Daniel, thanks for the info. By the way, does your SaaS company operate by just licensing its software or by both licensing its software and selling ads? If the latter, is there any informal "rule of thumb" that you know of regarding the Department of Taxation's policy in this regard? Would a 50-50 split be O.K? 40-60? 20-80? Just wondering...

The last time I checked --about 2 years ago-- the Department of Taxation didn't "publish" its
comfort rulings involving Act 221. Like you wrote, some of this stuff isn't in the Act itself, so one has to rely on "administrative gloss" (which, of course, consists mostly of unpublished comfort rulings).

Hi, Bill. Well said! Leighton certainly deserves a lot of credit on the quality --and tone-- of his blog.

I think that Hawaii's Act 221 credit is still the most generous credit in the United States. I have to quibble a tiny bit, though, with your "zero financial risk" comment. There is some risk under current law when you take into account the time value of money and the increase in regular federal income tax relating to the "lost" state income tax deduction. One school of thought on this is that every investor should have at least some "skin in the game" (but that this hasn't always been the case under prior iterations of the law).

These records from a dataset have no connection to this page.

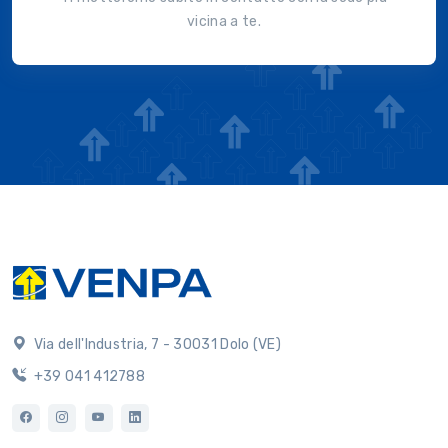
vicina a te.
Via dell'Industria, 7 - 30031 Dolo (VE)
+39 041 412788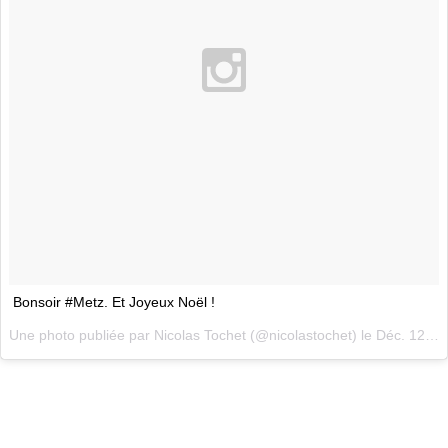
Bonsoir #Metz. Et Joyeux Noël !
Une photo publiée par Nicolas Tochet (@nicolastochet) le
Déc. 12, 2014 at 8:09 PST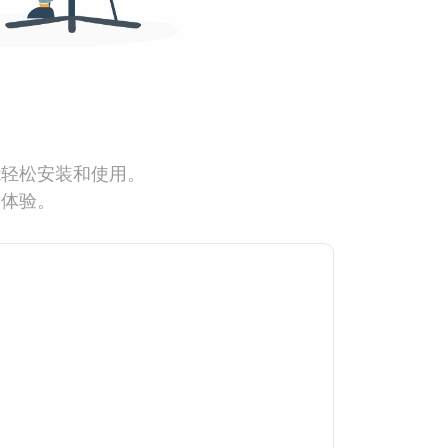
能轻松安装和使用。
网体验。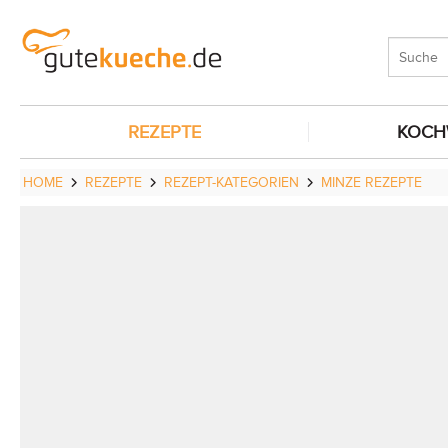
REZEPTE
KOCH
HOME
REZEPTE
REZEPT-KATEGORIEN
MINZE REZEPTE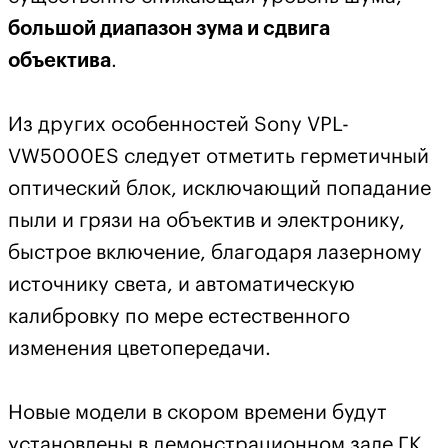
большой диапазон зума и сдвига
объектива
.
Из других особенностей Sony VPL-
VW5000ES следует отметить герметичный
оптический блок, исключающий попадание
пыли и грязи на объектив и электронику,
быстрое включение, благодаря лазерному
источнику света, и автоматическую
калибровку по мере естественного
изменения цветопередачи.
Новые модели в скором времени будут
установлены в демонстрационном зале ГК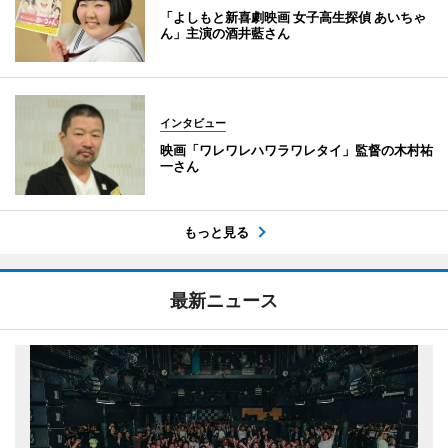
「よしもと新喜劇映画 女子高生探偵 あいちゃ
ん」主演の酒井藍さん
インタビュー
映画「ワレワレハワラワレタイ」監督の木村祐
一さん
もっと見る
最新ニュース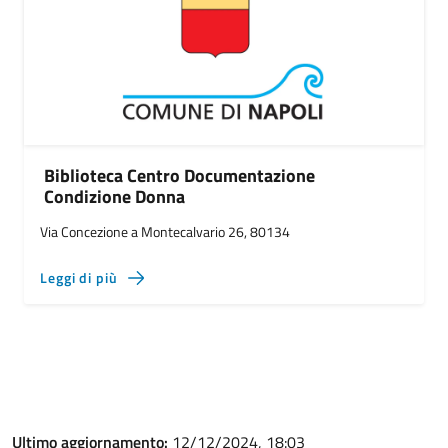
Biblioteca Centro Documentazione
Condizione Donna
Via Concezione a Montecalvario 26, 80134
Leggi di più
Ultimo aggiornamento:
12/12/2024, 18:03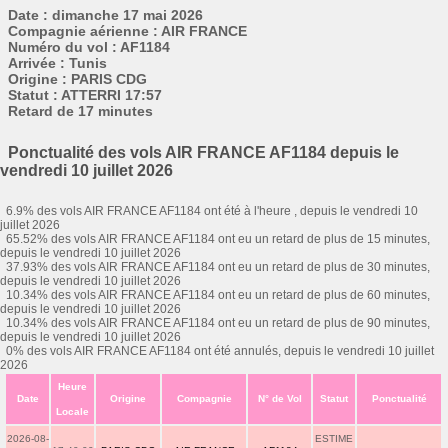
Date : dimanche 17 mai 2026
Compagnie aérienne : AIR FRANCE
Numéro du vol : AF1184
Arrivée : Tunis
Origine : PARIS CDG
Statut : ATTERRI 17:57
Retard de 17 minutes
Ponctualité des vols AIR FRANCE AF1184 depuis le
vendredi 10 juillet 2026
6.9% des vols AIR FRANCE AF1184 ont été à l'heure , depuis le vendredi 10
juillet 2026
65.52% des vols AIR FRANCE AF1184 ont eu un retard de plus de 15 minutes,
depuis le vendredi 10 juillet 2026
37.93% des vols AIR FRANCE AF1184 ont eu un retard de plus de 30 minutes,
depuis le vendredi 10 juillet 2026
10.34% des vols AIR FRANCE AF1184 ont eu un retard de plus de 60 minutes,
depuis le vendredi 10 juillet 2026
10.34% des vols AIR FRANCE AF1184 ont eu un retard de plus de 90 minutes,
depuis le vendredi 10 juillet 2026
0% des vols AIR FRANCE AF1184 ont été annulés, depuis le vendredi 10 juillet
2026
Heure
Date
Origine
Compagnie
N° de Vol
Statut
Ponctualité
Locale
2026-08-
ESTIME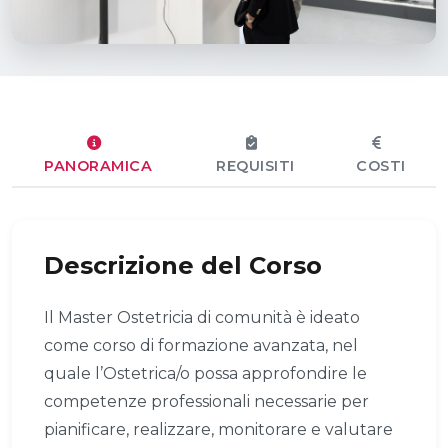
PANORAMICA
REQUISITI
COSTI
Descrizione del Corso
Il Master Ostetricia di comunità è ideato
come corso di formazione avanzata, nel
quale l’Ostetrica/o possa approfondire le
competenze professionali necessarie per
pianificare, realizzare, monitorare e valutare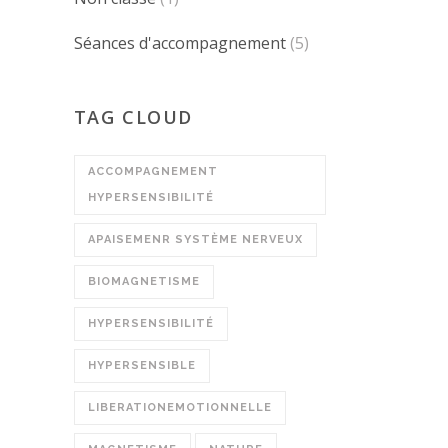
Séances d'accompagnement
(5)
TAG CLOUD
ACCOMPAGNEMENT
HYPERSENSIBILITÉ
APAISEMENR SYSTÈME NERVEUX
BIOMAGNETISME
HYPERSENSIBILITÉ
HYPERSENSIBLE
LIBERATIONEMOTIONNELLE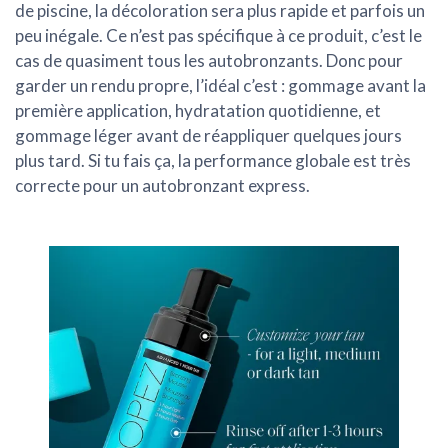
de piscine, la
décoloration
sera plus rapide et parfois un
peu inégale. Ce n’est pas spécifique à ce produit, c’est le
cas de quasiment tous les autobronzants. Donc pour
garder un rendu propre, l’idéal c’est : gommage avant la
première application, hydratation quotidienne, et
gommage léger avant de réappliquer quelques jours
plus tard. Si tu fais ça, la performance globale est
très
correcte
pour un autobronzant express.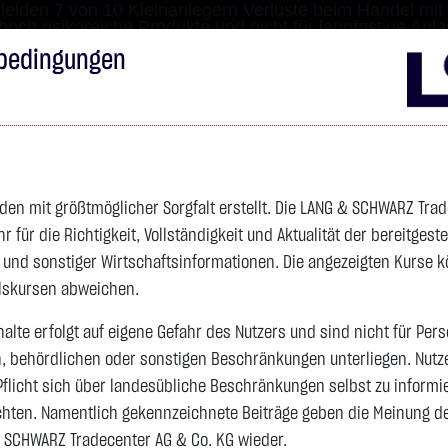
leiden 7 von 10 Kleinanlegern Verluste beim Handel mit 
 hoch risikoreiche Produkte und nicht für langfristige Anl
bedingungen
Impressum
Disclai
s
Anleihen
Zertifikate
wikifolio
Service
Wa
den mit größtmöglicher Sorgfalt erstellt. Die LANG & SCHWARZ Tra
für die Richtigkeit, Vollständigkeit und Aktualität der bereitgest
4.342,4000 $
SILBER
63,5855 $
BRENT OIL
- und sonstiger Wirtschaftsinformationen. Die angezeigten Kurse 
elskursen abweichen.
Vortag 82,255
alte erfolgt auf eigene Gefahr des Nutzers und sind nicht für Per
n, behördlichen oder sonstigen Beschränkungen unterliegen. Nutz
Vortag 61,525
106,5800 $
+2,52 %
07.08. 22:59
+2,0605 $
+3,35 %
08.08. 12:43
Pflicht sich über landesübliche Beschränkungen selbst zu informi
hten. Namentlich gekennzeichnete Beiträge geben die Meinung des
 SCHWARZ Tradecenter AG & Co. KG wieder.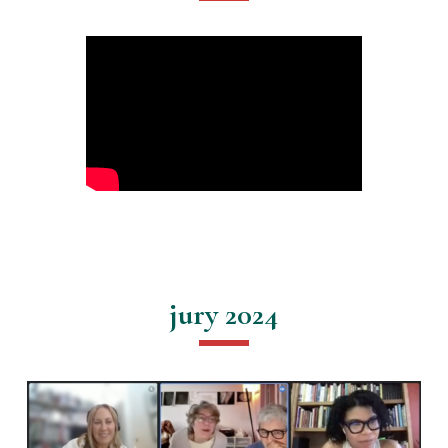
jury 2024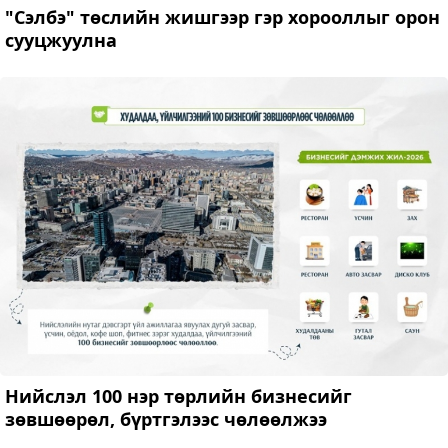
"Сэлбэ" төслийн жишгээр гэр хорооллыг орон
сууцжуулна
Нийслэл 100 нэр төрлийн бизнесийг
зөвшөөрөл, бүртгэлээс чөлөөлжээ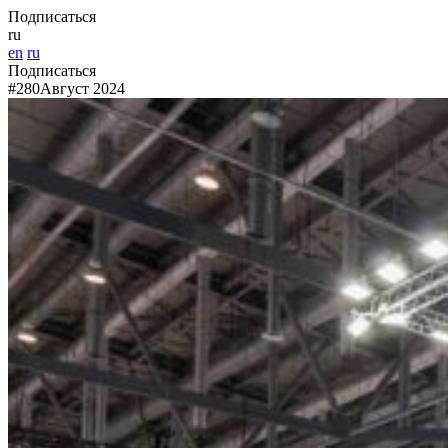
Подписаться
ru
en
ru
Подписаться
#280
Август 2024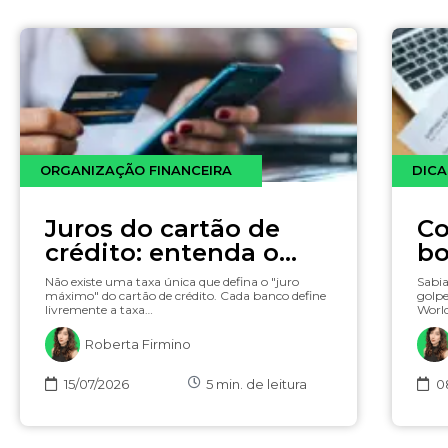
ORGANIZAÇÃO FINANCEIRA
DICA
Juros do cartão de
Co
crédito: entenda o
bo
limite da lei, o cálculo
5 
Não existe uma taxa única que defina o "juro
Sabia
e as taxas (com
rá
máximo" do cartão de crédito. Cada banco define
golpe
livremente a taxa…
Worl
simulador)
Roberta Firmino
15/07/2026
5
min. de leitura
0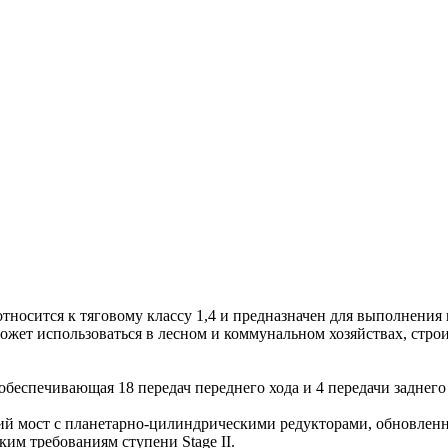
осится к тяговому классу 1,4 и предназначен для выполнения 
ожет использоваться в лесном и коммунальном хозяйствах, стр
беспечивающая 18 передач переднего хода и 4 передачи заднего 
й мост с планетарно-цилиндрическими редукторами, обновленн
ким требованиям ступени Stage II.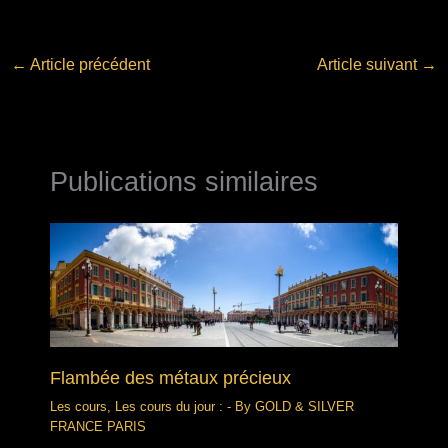
←
Article précédent
Article suivant
→
Publications similaires
Flambée des métaux précieux
Les cours
,
Les cours du jour :
- By
GOLD & SILVER
FRANCE PARIS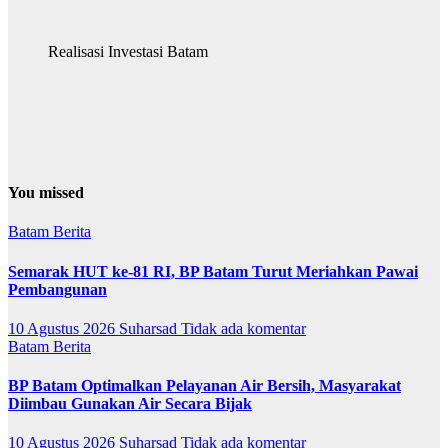
Realisasi Investasi Batam
You missed
Batam
Berita
Semarak HUT ke-81 RI, BP Batam Turut Meriahkan Pawai
Pembangunan
10 Agustus 2026
Suharsad
Tidak ada komentar
Batam
Berita
BP Batam Optimalkan Pelayanan Air Bersih, Masyarakat
Diimbau Gunakan Air Secara Bijak
10 Agustus 2026
Suharsad
Tidak ada komentar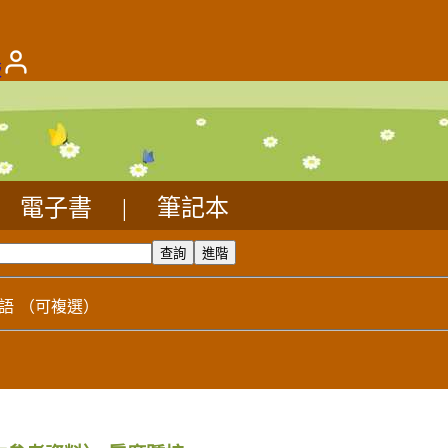
版
電子書
|
筆記本
語
（可複選）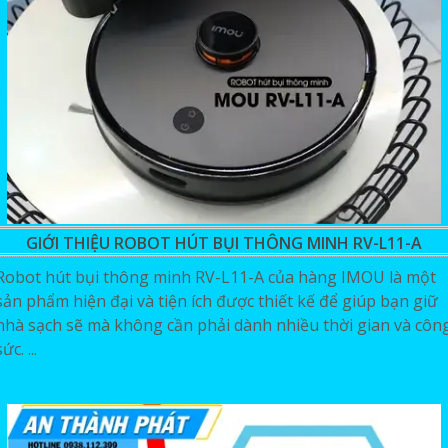
GIỚI THIỆU ROBOT HÚT BỤI THÔNG MINH RV-L11-A
Robot hút bụi thông minh RV-L11-A của hàng IMOU là một
sản phẩm hiện đại và tiện ích được thiết kế để giúp bạn giữ
nhà sạch sẽ mà không cần phải dành nhiều thời gian và côn
sức. ...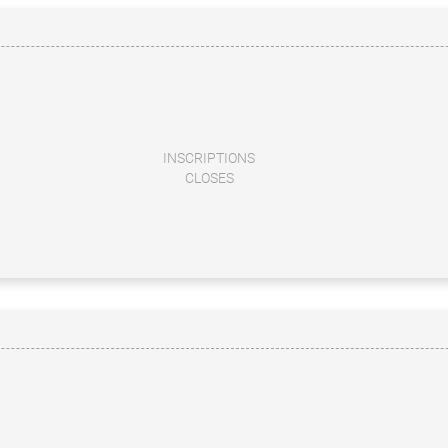
INSCRIPTIONS
CLOSES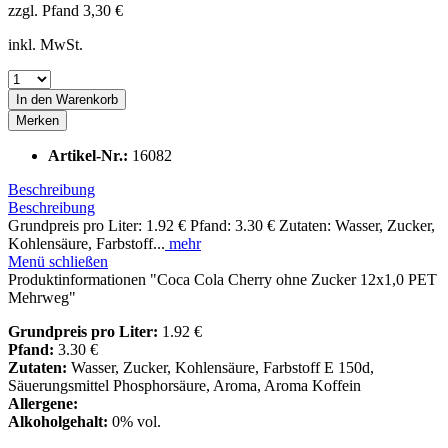
zzgl. Pfand 3,30 €
inkl. MwSt.
In den
Warenkorb
Merken
Artikel-Nr.:
16082
Beschreibung
Beschreibung
Grundpreis pro Liter: 1.92 € Pfand: 3.30 € Zutaten: Wasser, Zucker,
Kohlensäure, Farbstoff...
mehr
Menü schließen
Produktinformationen "Coca Cola Cherry ohne Zucker 12x1,0 PET
Mehrweg"
Grundpreis pro Liter:
1.92 €
Pfand:
3.30 €
Zutaten:
Wasser, Zucker, Kohlensäure, Farbstoff E 150d,
Säuerungsmittel Phosphorsäure, Aroma, Aroma Koffein
Allergene:
Alkoholgehalt:
0% vol.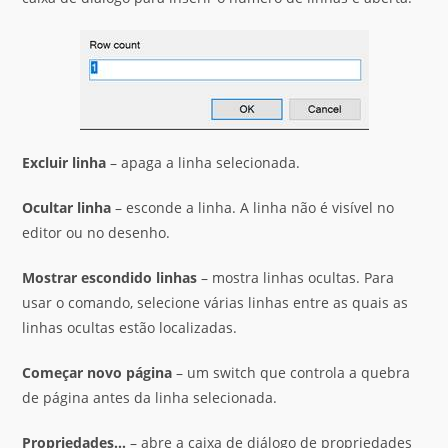
Excluir
linha
– apaga a linha selecionada.
Ocultar linha
– esconde a linha. A linha não é visível no
editor ou no desenho.
Mostrar
escondido
linhas
– mostra linhas ocultas. Para
usar o comando, selecione várias linhas entre as quais as
linhas ocultas estão localizadas.
Começar
novo
página
– um switch que controla a quebra
de página antes da linha selecionada.
Propriedades
…
– abre a caixa de diálogo de propriedades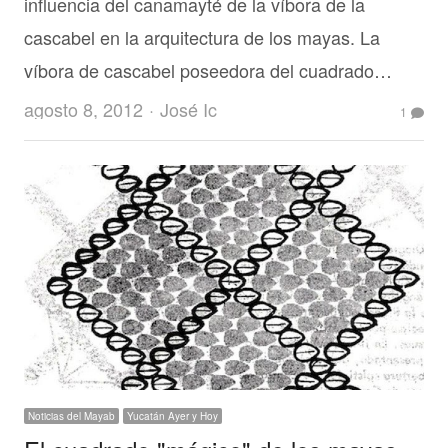
influencia del canamayté de la víbora de la
cascabel en la arquitectura de los mayas. La
víbora de cascabel poseedora del cuadrado…
Author
agosto 8, 2012
José Ic
1
Noticias del Mayab
Yucatán Ayer y Hoy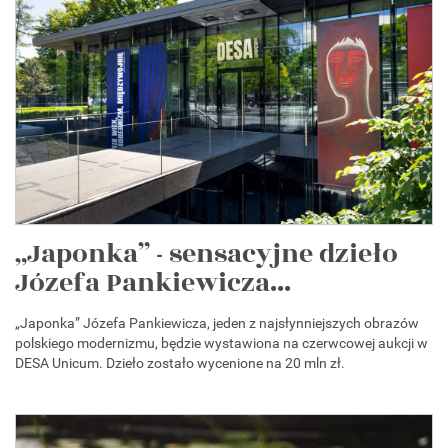
„Japonka” - sensacyjne dzieło
Józefa Pankiewicza...
„Japonka” Józefa Pankiewicza, jeden z najsłynniejszych obrazów
polskiego modernizmu, będzie wystawiona na czerwcowej aukcji w
DESA Unicum. Dzieło zostało wycenione na 20 mln zł.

One other thing. In my opinion, most of the members of the tech community in Hawaii have a "can do" attitude and don't spend a lot of time walking around with one hand out seeking various tax incentives from the government. What strikes me as surprising, though, is that a few members of the high tech community think they have a "can do" attitude as they walk around with one hand out seeking various tax incentives from the government.
Comment by Ken Berkun on July 20, 2009 at 3:00pm
OK, I wrote a letter to the editor, gives me a chance to work off steam whether they publish it or not.
Comment by Ken Berkun on July 20, 2009 at 2:43pm
Did you see Rep. Isaac Choy's editorial in today's Advertiser? (http://www.honoluluadvertiser.com/apps/pbcs.dll/article?AID=2009907200303) "Scaled-back tax credits still allow sector to grow". Silly pap. He misses the point that the issue is that the rules changed in mid-game and the tax savings won't materialize because investors will find another way to dodge taxes. Is anyone planning a letter to rebut his editorial?